-------- Data in this exercise

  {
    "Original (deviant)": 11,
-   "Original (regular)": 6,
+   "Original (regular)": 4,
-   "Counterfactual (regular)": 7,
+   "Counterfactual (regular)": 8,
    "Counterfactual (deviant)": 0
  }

----------------
-------- Data in this exercise

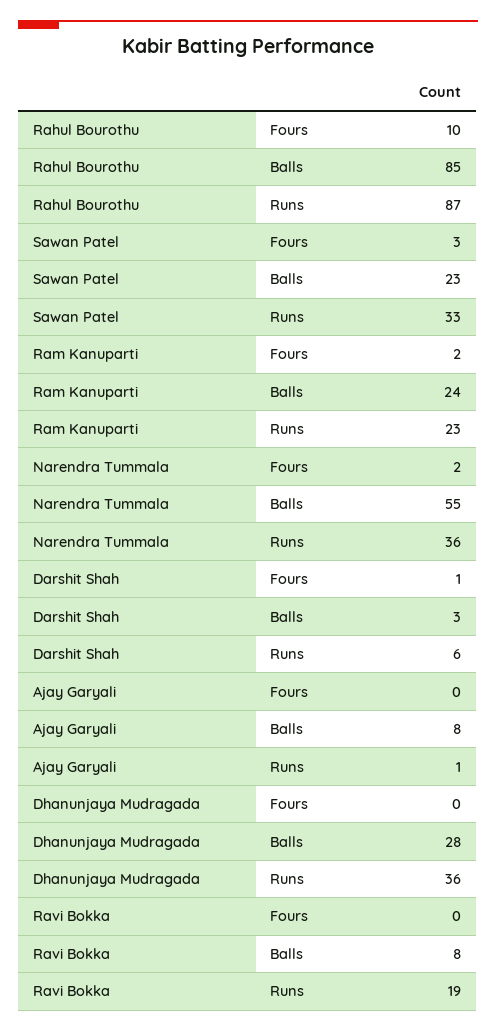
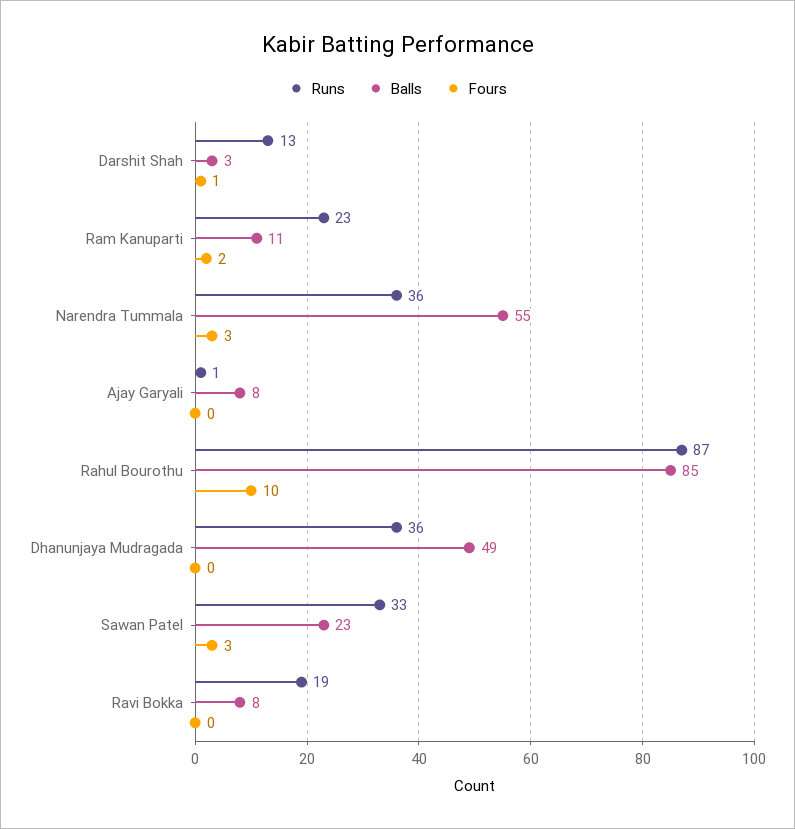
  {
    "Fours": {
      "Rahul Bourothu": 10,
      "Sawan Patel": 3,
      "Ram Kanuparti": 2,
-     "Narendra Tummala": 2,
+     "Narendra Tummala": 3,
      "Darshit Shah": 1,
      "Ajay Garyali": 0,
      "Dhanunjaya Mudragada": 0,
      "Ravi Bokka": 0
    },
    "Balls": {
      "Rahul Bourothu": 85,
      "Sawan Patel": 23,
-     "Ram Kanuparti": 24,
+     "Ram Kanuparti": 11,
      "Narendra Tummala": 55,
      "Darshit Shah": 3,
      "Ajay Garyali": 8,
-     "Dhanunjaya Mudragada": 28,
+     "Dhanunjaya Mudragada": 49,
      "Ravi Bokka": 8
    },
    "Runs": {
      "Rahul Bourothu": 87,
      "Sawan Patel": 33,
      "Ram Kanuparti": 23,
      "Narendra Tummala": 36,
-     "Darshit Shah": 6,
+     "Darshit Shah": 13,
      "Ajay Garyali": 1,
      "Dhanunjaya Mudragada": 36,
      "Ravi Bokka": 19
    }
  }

----------------

- [Assignment] State how many lines in the listing contain the word "deviant", and write nothing besides that number.

- [Exercise result] 2